Die dritte Stufe ist die Notfallstufe. Sie eröffnet zusätzliche hoheitliche Instrumente: In der Notfallstufe übernimmt die Bundesnetzagentur die Rolle des Bundeslastverteilers und kann per Verfügungen sehr weitreichend in den Markt eingreifen, um die Deckung des lebenswichtigen Bedarfs zu sichern. Verbraucherseitig umfasst das unter anderem Vorgaben über Zuteilung, Bezug und Verwendung von Gas sowie den Ausschluss vom Gasbezug, etwa Anordnungen zu Reduktion des Gasverbrauchs, zur Abschaltung von Industriekunden, zur Substitution von Erdgas durch andere Energieträger und andere Maßnahmen. Die Notfallstufe wird durch Verordnung der Bundesregierung ausgerufen und per Pressemitteilung des Bundeswirtschaftsministeriums bekanntgegeben.
Dabei müssen die Stufen nicht nacheinander ausgerufen werden. In Abhängigkeit von Schweregrad, Dringlichkeit und erforderlicher Maßnahmenart können auch sofort Alarm- und Notfallstufe festgestellt werden.

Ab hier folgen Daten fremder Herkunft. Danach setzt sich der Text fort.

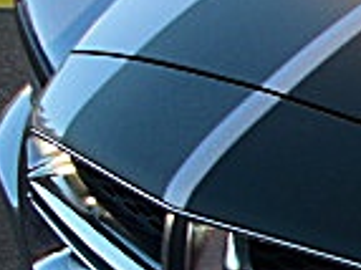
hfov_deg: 11.1
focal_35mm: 161
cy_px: 267
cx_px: 745
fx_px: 1678
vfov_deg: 9.1
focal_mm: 6.3
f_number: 2.8
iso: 50
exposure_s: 1/125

Informationen über Kürzungen der Gasversorgung

Soweit zeitlich möglich, sollten Öffentlichkeit beziehungsweise von Kürzungen voraussichtlich betroffene Netzkunden frühzeitig über bevorstehende Lastabschaltungen informiert werden. Über drohende Kürzungen informiert der Netzbetreiber seine Letztverbraucher mit registrierter Leistungsmessung (RLM) unverzüglich – per Mail oder Telefax gilt als ausreichend.
Auch über tatsächliche Kürzungen werden RLM-Letztverbraucher informiert und erhalten eine Aufforderung, den Verbrauch in einem vorgegebenen Zeitfenster zu reduzieren. Im Falle einer erforderlichen Abschaltung von Letztverbrauchern mit Standardlastprofil erfolgt die Aufforderung zur Reduzierung des Verbrauchs über öffentliche Bekanntmachung, etwa über Radio, Zeitung oder Lautsprecher-Durchsagen.
Was Staat und Unternehmen in der aktuellen Situation tun können, hat der DIHK auch in einem Dossier zusammengetragen.

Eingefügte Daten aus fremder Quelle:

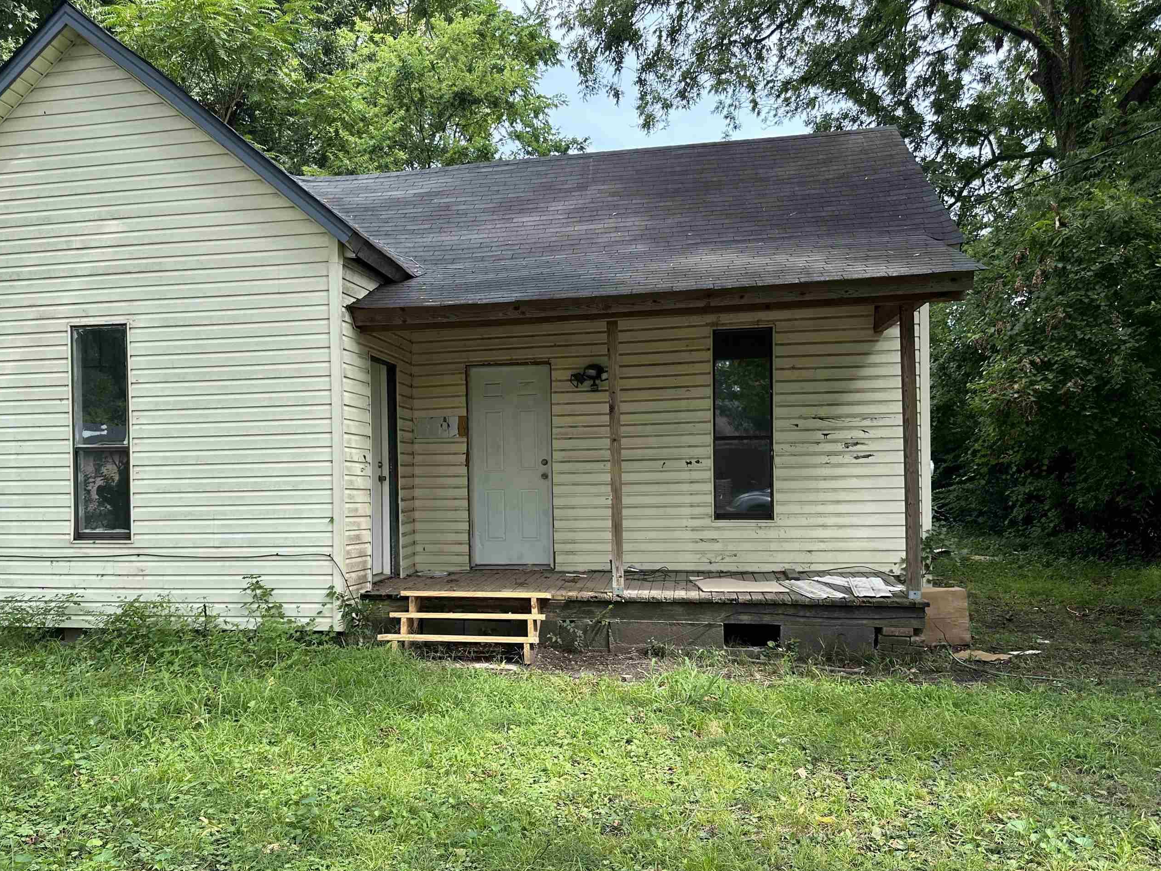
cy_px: 481
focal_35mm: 29
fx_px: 973
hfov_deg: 61.1
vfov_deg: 48.2
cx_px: 462
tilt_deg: -2.4
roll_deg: +1.4
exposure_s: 1/879
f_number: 1.78
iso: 80
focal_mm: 6.86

30. März 2022: BMWK ruft Frühwarnstufe aus

Das Bundesministerium für Wirtschaft und Klimaschutz hat am 30. März die erste Stufe des Notfallplans Gas ausgerufen. Obwohl das Ministerium betont, dass aktuell keine Versorgungsengpässe bestehen, ist nun ein Krisenteam zusammengetreten. Dieses analysiert und bewertet die Versorgungslage permanent, um im Bedarfsfall weitere Maßnahmen zu ergreifen.
Der Ankündigung Russlands, die Bezahlung der Gasimporte nur noch in Rubel zu akzeptieren, folgte die Ablehnung der G7-Staaten in einer gemeinsamen Erklärung vom 28.03.2022 aus Gründen der Vertragstreue. Die russische Regierung hatte daraufhin gedroht, ohne Rubel-Zahlungen die Gaslieferungen zu stoppen.
Um auf mögliche Liefereinschränkungen oder -ausfälle vorbereitet zu sein, hat das BMWK deshalb heute die Frühwarnstufe nach Art. 11 der EU-Verordnung über Maßnahmen zur Gewährleistung der sicheren Gasversorgung ausgerufen und das Krisenteam Gas einberufen. Damit wird die aktuelle Situation im Gasnetz engmaschig beobachtet und bewertet.
Zum Krisenteam Gas gehören neben dem BMWK auch die Bundesnetzagentur, der Marktgebietsverantwortliche Gas, die Fernleitungsnetzbetreiber, mit Unterstützung der Bundesländer. Das Krisenteam Gas tagt ab sofort regelmäßig, um auf Basis der täglichen Meldungen der Fernleitungsnetzbetreiber und des Marktgebietsverantwortlichen die Entwicklung der weiteren Situation am Gasmarkt zu beobachten und die Leitung des BMWK zu beraten. Die Netzbetreiber ergreifen im Rahmen ihrer Verantwortung netz- und marktbezogene Maßnahmen gemäß § 16 und § 16a EnWG, sofern notwendig. Die EU-Kommission und die Nachbarstaaten wurden über die Ausrufung der Frühwarnstufe unterrichtet. Das BMWK steht im kontinuierlichen Kontakt mit der EU-Kommission.
Das BMWK betont, dass die Gesamtversorgung aller deutschen Gasverbraucher aktuell weiter gewährleistet und ausreichend Gas an den Märkten vorhanden ist. Dies gilt sowohl für Haushaltskunden und soziale Dienste wie Krankenhäuser als auch für Fernwärme, Stromerzeugung sowie die deutsche Wirtschaft. Dennoch ist ab sofort jeder Gasverbraucher – von der Wirtschaft bis zu Privathaushalten - auch gehalten, seinen Verbrauch so gut wie möglich zu reduzieren.